遂に屋久島に上陸する。
屋久島に向かうフェリーは、まだ暗いうちに出港する。宿を出て、真っ暗な発着場に向かう。
船は貨客船で、どっちかというと人はおまけみたいな位置づけだ。
乗船する。乗客用の区画はそれほど広くはないが、自販機もあって最低限の配慮はされている。この便は鹿児島本土からやってきたので、家族連れやライダーが魚河岸の冷凍マグロのようにゴロゴロ転がるパラダイスだった。僕も冷凍マグロとかして、ゴロゴロの群れに加わる。

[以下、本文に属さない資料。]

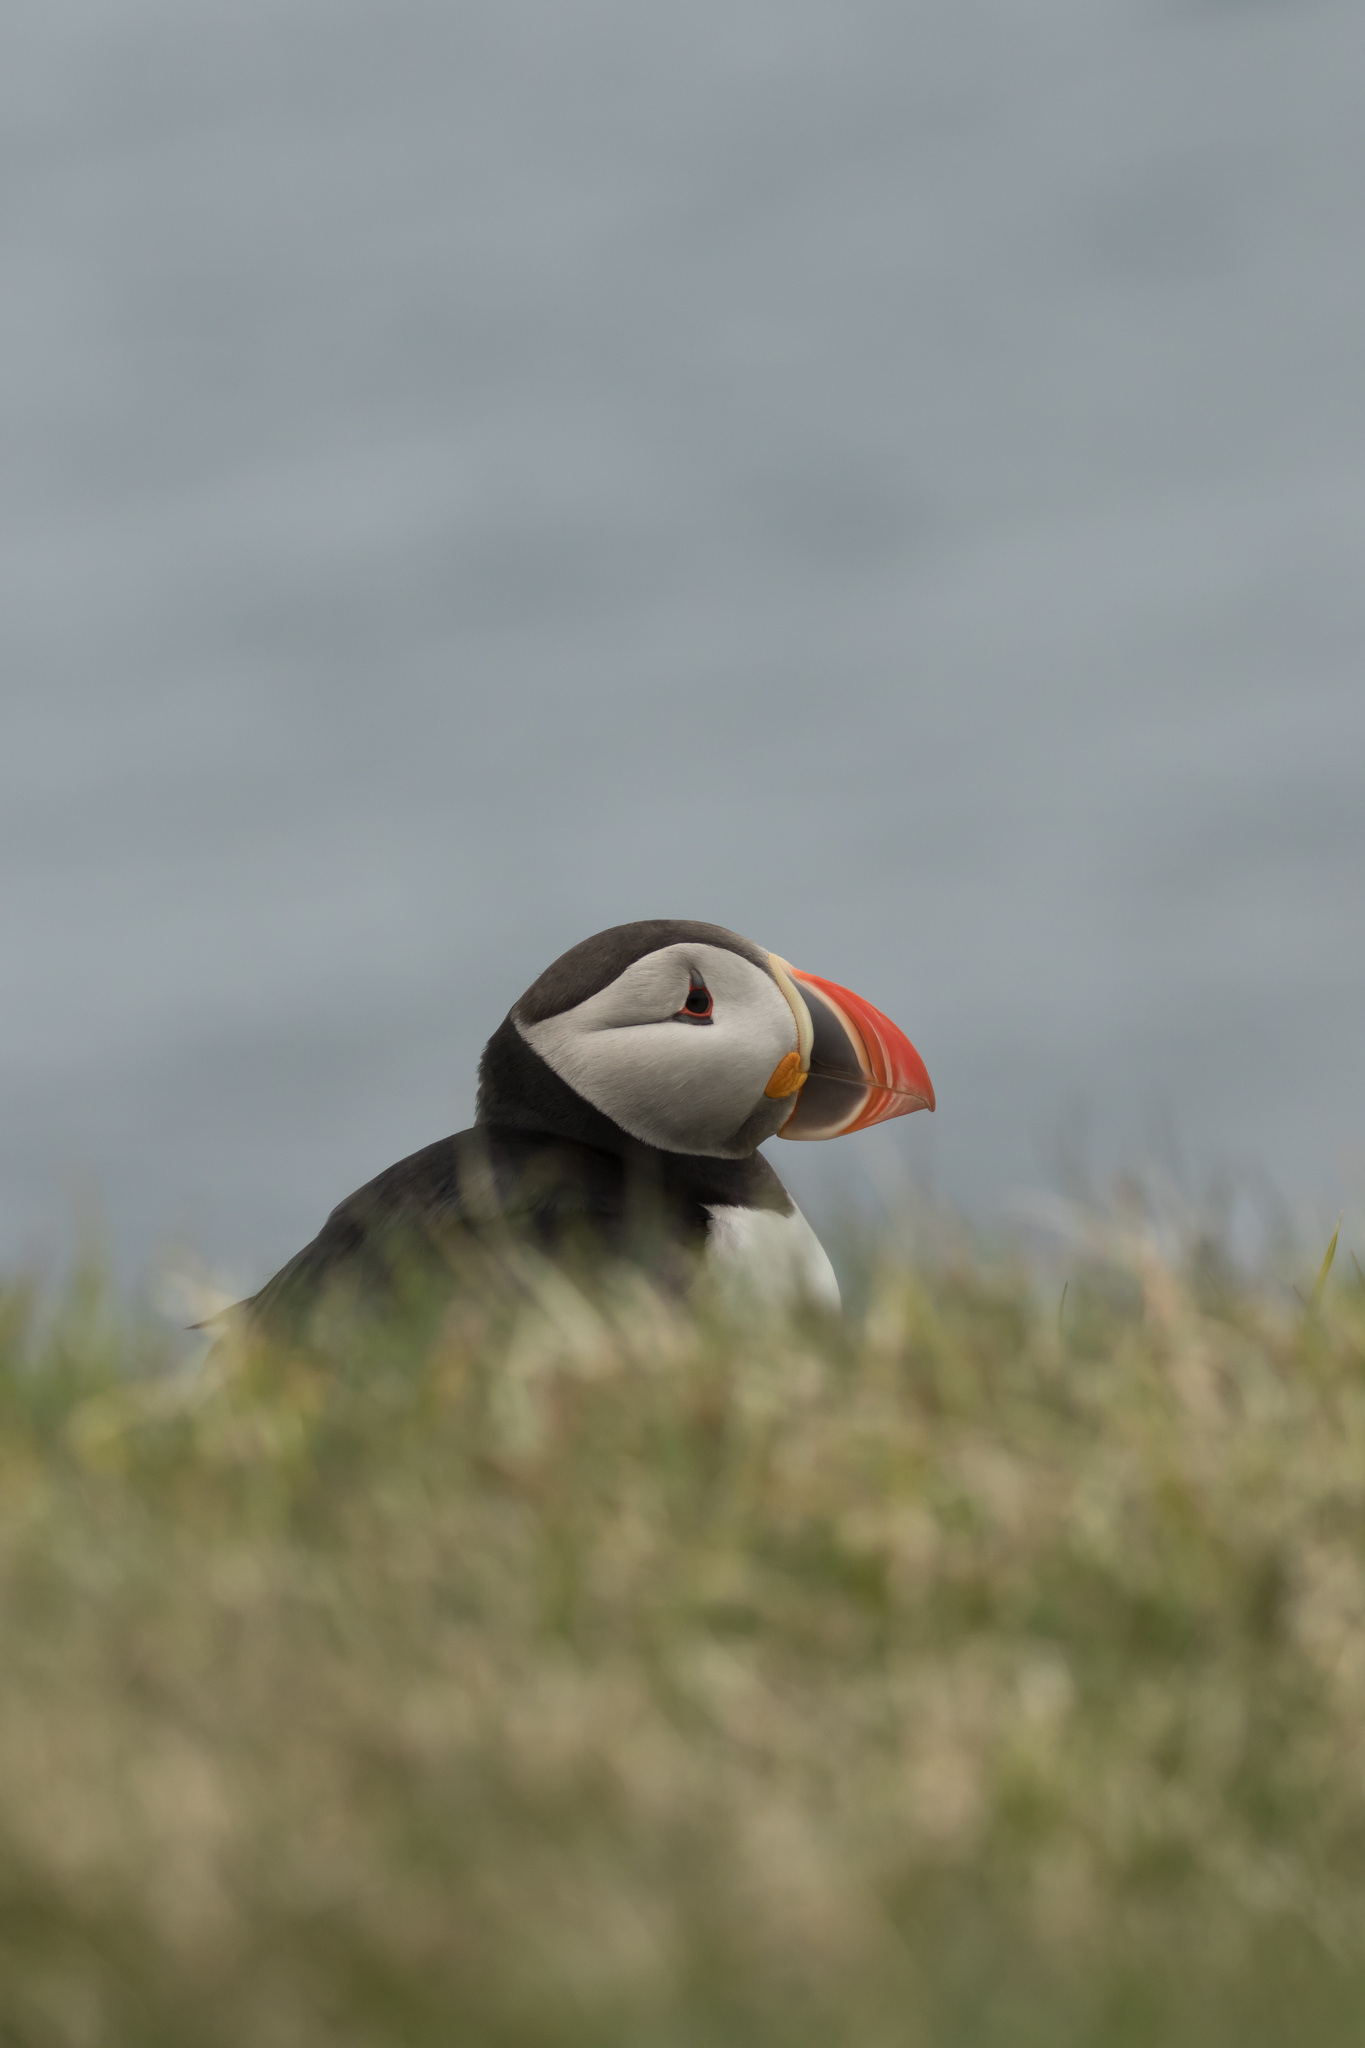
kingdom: Animalia
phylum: Chordata
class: Aves
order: Charadriiformes
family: Alcidae
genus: Fratercula
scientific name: Fratercula arctica
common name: Atlantic puffin
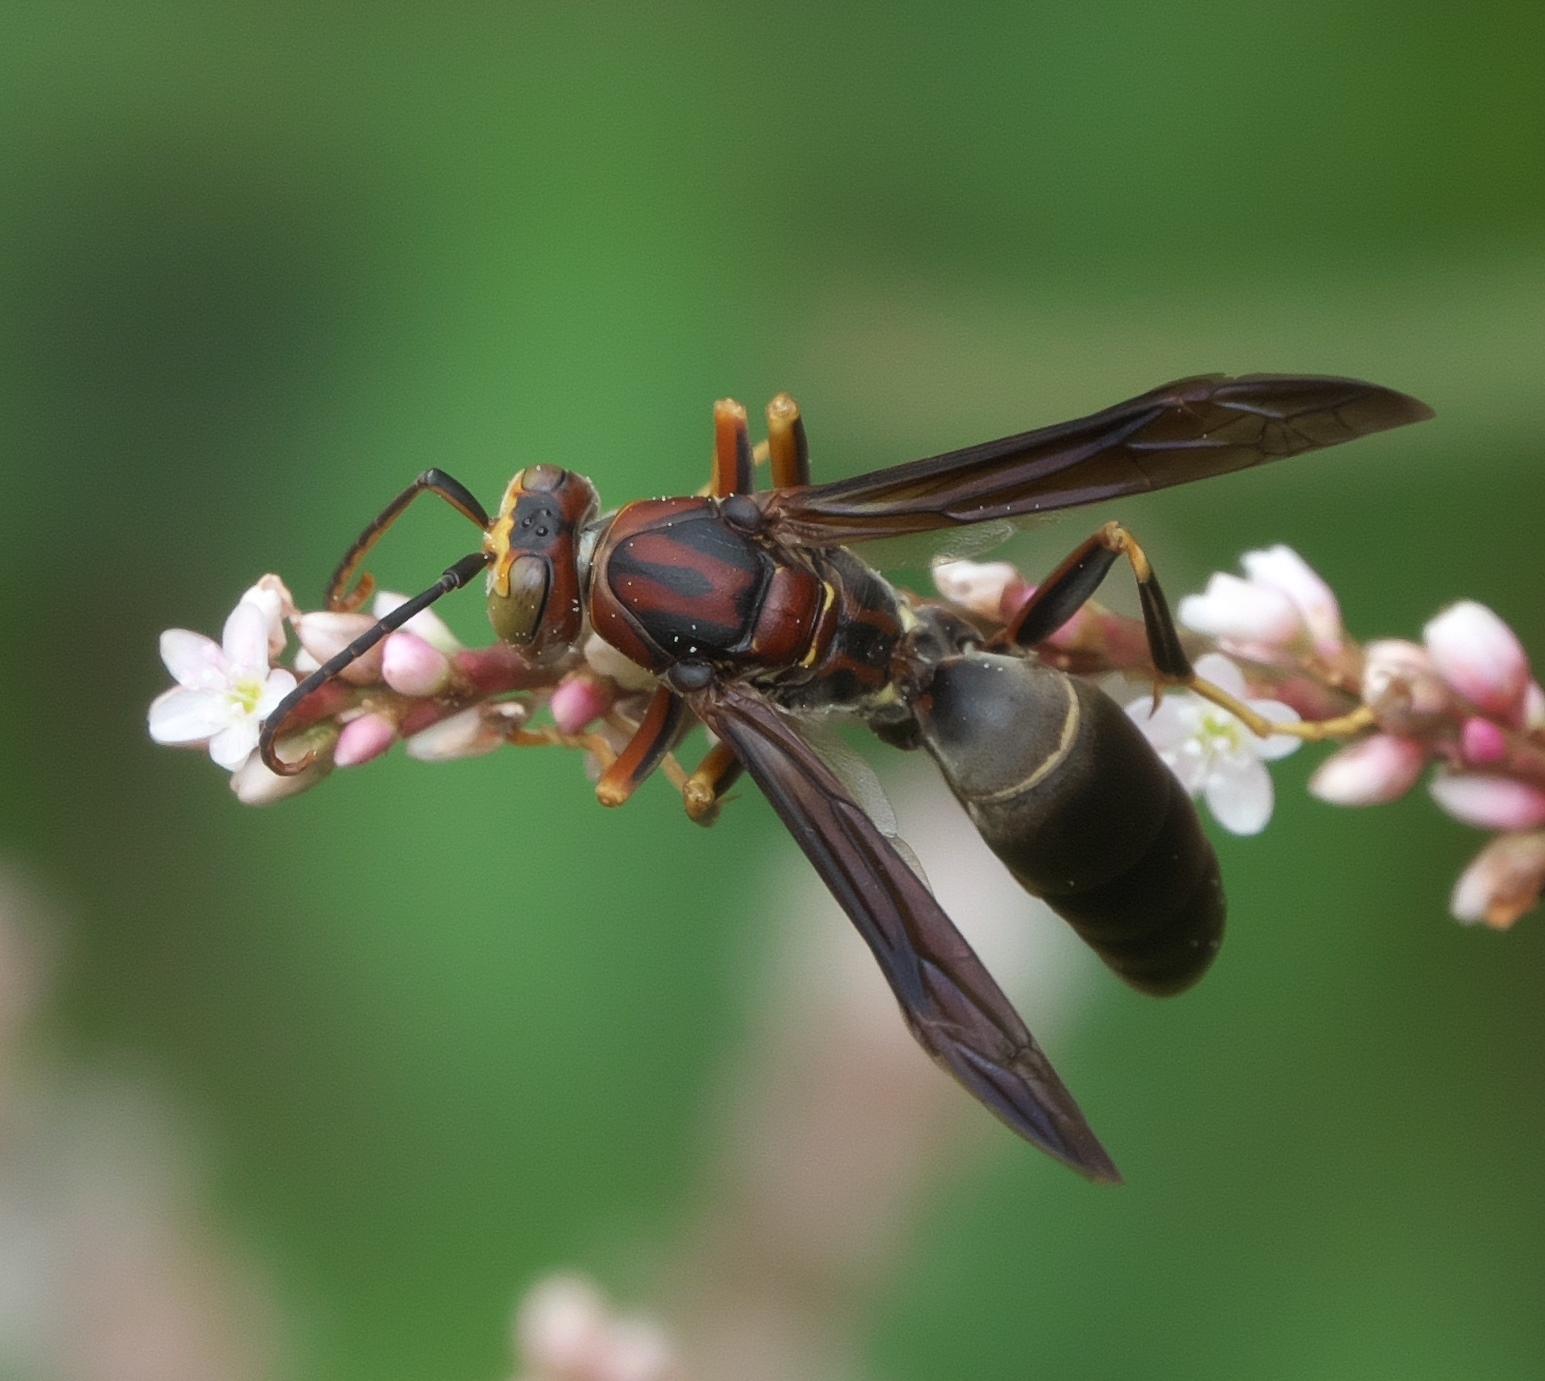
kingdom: Animalia
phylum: Arthropoda
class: Insecta
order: Hymenoptera
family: Eumenidae
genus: Polistes
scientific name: Polistes metricus
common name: Metric paper wasp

一眠りして起きると、船が入港する旨のアナウンスが有り、ライダーがぞろぞろと下ってゆく。自転車も同じタイミングで下船する。
遂に屋久島に上陸する。なんかすごいフレーズだ。超自然。俺は生還できるのだろうか。
今日は屋久島の南端辺りの宿に泊まるので、そこまで反時計回りに走ってゆく。島の9時~12時くらいの象限までは、まだ厳しい峠道は少ない。とはいえ、島なのでアップダウンは多い。
磯の洞窟に安置されたお社が、海人の文化を伺わせる。
道はやはり、時折山間に分け入り、切り立った岬を迂回している。
海と山に囲まれた小天地が好ましい。
小さな隧道をひょいと通り抜け、また別の人界に至る。島の暮らしは、本質的には離散的で、しかし海でつながっている。
昼飯どうしようかなあ。適当な店があればと思うが、果たしてあるかどうかわからない。途中、通過した高台の集落に店を見つけたので、パンをいくつかと
すぐるのビッグカツを買っておいた。すぐるは呉の会社だが、こんなところにまで。
なんとも趣を感じる家があった。三連になった神社建築のような重厚な佇まいがそそる。
永田という集落で、そこそこ店が固まった一角を発見。とりあえず暑かったので、海岸に出てクールダウンする。なんじゃろ、この
歌碑は。
じゃらく亭という店で食事できそうだったので、入る。無事に
まともな食事にありついたぜ。この先に待ち受ける厳しい道程に立ち向かう準備はできたぜ。
宿までは、まだ島を1/3周ほども走らなければならない。ここからが厳しい道行きだ。いよいよ来たぜという感じで、海沿いの道は崖の上を徐々に登ってゆく。しかし、まだまだ余裕はある。
屋久島灯台に立ち寄ってみた。そんな大きくもないが、高台にあるので高さはいらないのだろう。しかし、
灯台からの見晴らしは良い。
道は遂に単車線にまでなり、山中の掘割を縫うように進み始める。絶え間ないアップダウンに、少しずつ消耗してゆく感じだ。
と、動くものがいる。
ヤクザルだ。ヤクでラリってる猿、ではない、もちろん。
ヤクシカもいる。割と人を恐れない奴らだ。なので、観光客が車を止め、間近でカメラを使っていたりする。それでも逃げない。
この辺ではアップダウンの角度が急で、いよいよギリギリの戦いを迫られる有様だった。重い荷物を積んで走り続け、やっと厳しい箇所を抜けた。
その先に待っているのが、ご褒美の
大川の滝。雨量の多い島だけに、滝の水量も豊富だ。山中には無数の滝があるという。
今日の宿は尾之間という集落にある朋という小さな宿。女将さんが気さくに相手をしてくれる宿だ。風呂としては近所の尾之間温泉を勧められるので、貸してくれる入浴セットを片手に行ってみた。街湯という感じの、地域の入浴施設で。疲れた体に温泉が心地よい。
宿で女将さんの話を聞きながら
夕食を取り、小さな部屋で爆睡する。屋久島にはあと1泊するが、どこ行くかな。